Hannover - Weihnachten geht dieses Jahr für Conti-Mitarbeiter in die Verlängerung - sie können sich über einen Rekordbonus von insgesamt etwa 70 Millionen Euro freuen. Diese Summe bekommen die Beschäftigten des Autozulieferers als Erfolgsbeteiligung für das Jahr 2011, wie Personalvorstand Heinz-Gerhard Wente der "Hannoverschen Allgemeinen Zeitung" ("HAZ") sagte. Damit fallen die Boni fast doppelt so hoch aus wie im vergangenen Jahr.
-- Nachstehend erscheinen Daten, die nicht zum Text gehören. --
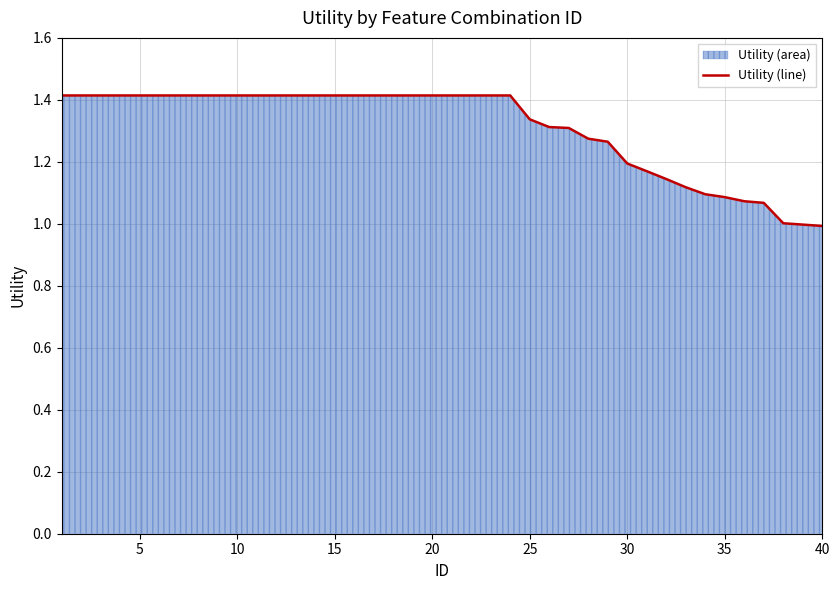

The chart shows a value of 1.9 at 20. True or false?

False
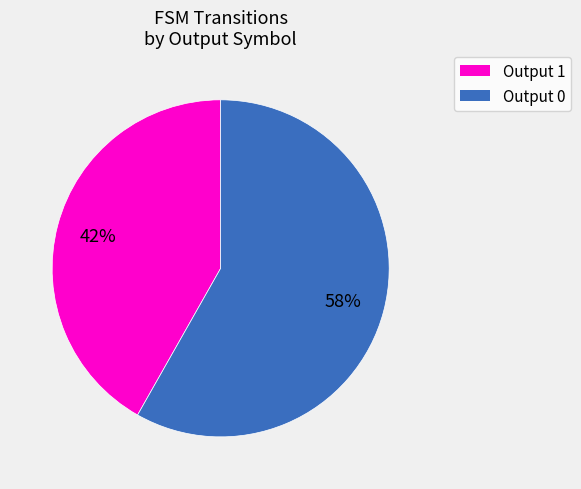

To the nearest percent, what is the difference between the largest and smallest slice percentages?

16%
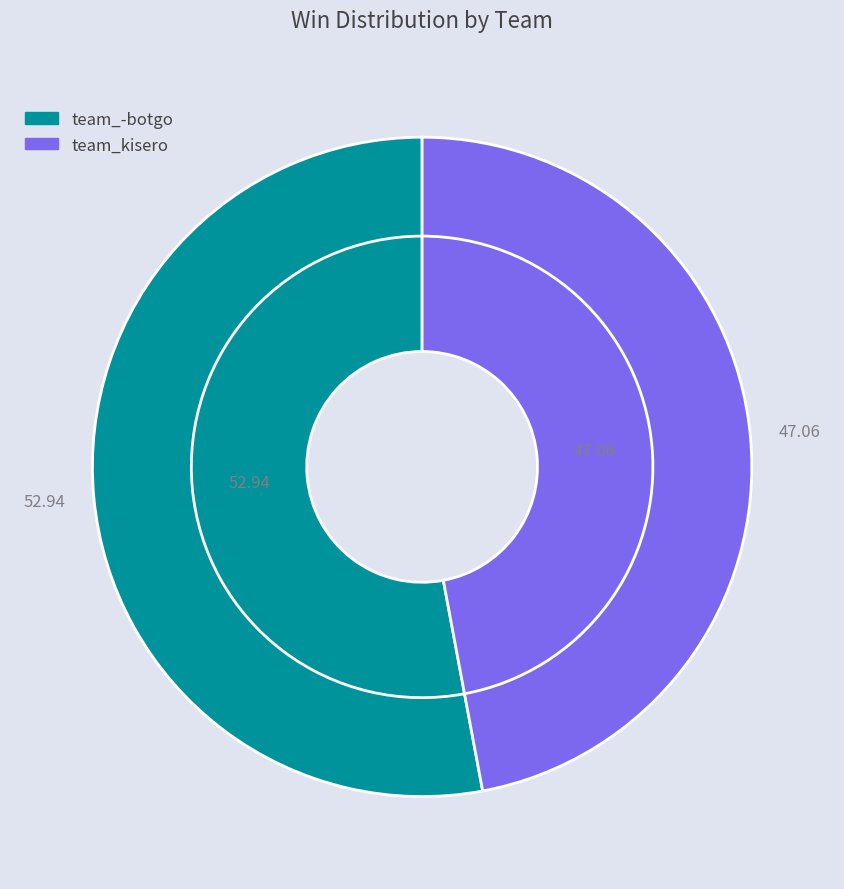

Which slice represents more than half of the pie?

team_-botgo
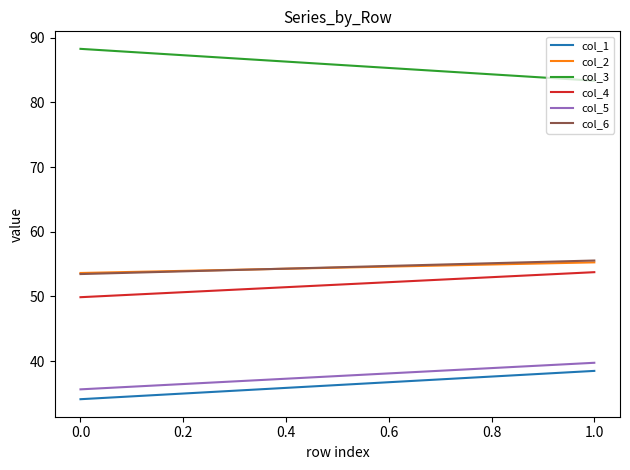

What is the spread (max minus min) of values at 0.0?

54.1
Auch die bisherige Pro-Kopf-Rekordprämie aus dem Jahr 2007 dürfte nach Angaben des Betriebsrats noch einmal übertroffen werden. Damals erhielt jeder Mitarbeiter von Continental
in Deutschland 600 Euro. "Uns geht es um Wertschätzung, Anerkennung und Respekt", sagte Personalvorstand Wente der "HAZ". Die Prämie wird voraussichtlich im April 2012 an die Beschäftigten überwiesen.
Die Conti-Mitarbeiter außerhalb Deutschlands sollen ebenfalls stärker am Unternehmenserfolg beteiligt werden. In Abhängigkeit vom nationalen Lohnniveau kann deren Bonus allerdings unterschiedlich groß sein. "Wie viel es genau pro Kopf werden, können wir erst am Ende des Geschäftsjahres festlegen", hieß es. Denn die Bonuszahlungen berechnen sich nach einer festgelegten Formel aus den Kennzahlen des Konzerns - darauf hatten sich Unternehmensspitze und Arbeitnehmervertreter vor kurzem in einer Betriebsvereinbarung geeinigt. Bislang musste jedes Jahr neu über die Erfolgsbeteiligung verhandelt werden.
Porsche-Betriebsrat fordert hohe Sonderzahlung
Für das Jahr 2011 erwartet die Konzernspitze deutliche Steigerungen bei Gewinn und Umsatz. Finanzvorstand Wolfgang Schäfer rechnet mit einem bereinigten Ergebnis von 2,5 bis 3 Milliarden Euro. Die Erlöse sollen 29,5 bis 30 Milliarden Euro betragen. Dank der guten Geschäftslage könnte außerdem wieder eine Dividende an die Aktionäre ausgeschüttet werden.
Auch Porsche
hat ein Rekordjahr absolviert - und soll seine Willen nach dem Willen des Gesamtbetriebsrats ebenfalls angemessen beteiligen. "Die Menschen haben enorme Leistung gebracht, deshalb muss auch die Sonderzahlung enorm sein", sagte der Chef des Gremiums, Uwe Hück, den "Stuttgarter Nachrichten". Beim schwäbischen Autobauer sind Boni allerdings noch Verhandlungssache. Erste Diskussionen mit dem Vorstand wird es laut Hück im Januar geben.